Deduz que junto com o piloto os seus deuses também desapareceram, numa retirada estratégica de algum movimento estelar como se, ao aprender a caminhar com as suas próprias pernas, a segurança de ser sustentado por elementos externos não mais se fizesse necessário.
Está completamente sozinho, comprova. Entregue ao seu poder e livre-arbítrio.
- É isso que deve ser a liberdade - decifra: a oportunidade de escolher, decidir e agir.
Nota algo emergindo do seu âmago e distingue uma força ao mesmo tempo inusitada e grandiosa.
A aeronave curva-se num grande impacto e sucumbe.
Na queda, Almir deslumbra o mar. Deitada por sobre uma onda está Francisca, a mulher que ele deixou partir. O rosto é o mesmo, entretanto o corpo tem a forma de sereia. Ela lhe acena e entoa um suave murmúrio, o seduzindo a mergulhar na inteireza da sua pele e da maresia.
A água salgada e escura inunda todo o seu corpo e ele percebe que está adentrando nos meandros do inconsciente, do outro e da corrente cósmica, através do mistério da vida-morte-vida e pela primeira vez faz contato com o cerne de sua essência e da criação.
Almir toca em Francisca e fascina-se pelo aspecto meio salamandra desse ser quase selvagem. Entrega-se ao encanto da alquimia do amor. Perscruta os olhos da amante e encontra a reciprocidade da união.
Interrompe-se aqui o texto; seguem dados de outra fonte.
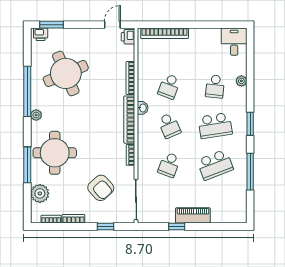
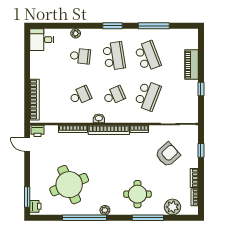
school desk: (169, 86) -> (80, 96), turned -45
round table: (55, 153) -> (137, 194), width x0.73, depth x0.73
school desk: (169, 165) -> (148, 96), width x1.85
piano: (193, 215) -> (191, 65), moved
Ocorre a partilha, alguma coisa torna-se posse comum e os ossos de ambos fundem-se.
Antes de submergir, Almir reflete:
- Porventura encontrarei imerso o meu particular piloto e o meu próprio Deus?
Estende a mão para a metade-peixe e metade-mulher e os dois firmam o pacto de fazerem a viagem sem garantias rumo ao incógnito.
Ao encontro da morte. Ou da vida.
Quem sabe a resposta? Talvez os deuses (ou o piloto).
Se alguém se atrever a conferir, provavelmente encontrará dois amantes dispostos a compartilhar o processo da vida e do amor.